Work item:
The expected answer is the set of lines in the data below between the line holding "wall art: present [330,220,751,665]" and the line holding "wall art: present [516,71,673,175]", inclusive, written out exactly.

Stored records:
┌──

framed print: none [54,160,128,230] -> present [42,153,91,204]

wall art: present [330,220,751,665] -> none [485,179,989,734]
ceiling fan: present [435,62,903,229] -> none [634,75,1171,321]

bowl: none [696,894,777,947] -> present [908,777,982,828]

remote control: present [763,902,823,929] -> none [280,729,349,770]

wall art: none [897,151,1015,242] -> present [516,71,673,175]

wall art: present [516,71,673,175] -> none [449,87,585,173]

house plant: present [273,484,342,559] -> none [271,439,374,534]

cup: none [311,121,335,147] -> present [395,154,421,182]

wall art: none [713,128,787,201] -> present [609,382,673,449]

└──

Written response:
wall art: present [330,220,751,665] -> none [485,179,989,734]
ceiling fan: present [435,62,903,229] -> none [634,75,1171,321]

bowl: none [696,894,777,947] -> present [908,777,982,828]

remote control: present [763,902,823,929] -> none [280,729,349,770]

wall art: none [897,151,1015,242] -> present [516,71,673,175]

wall art: present [516,71,673,175] -> none [449,87,585,173]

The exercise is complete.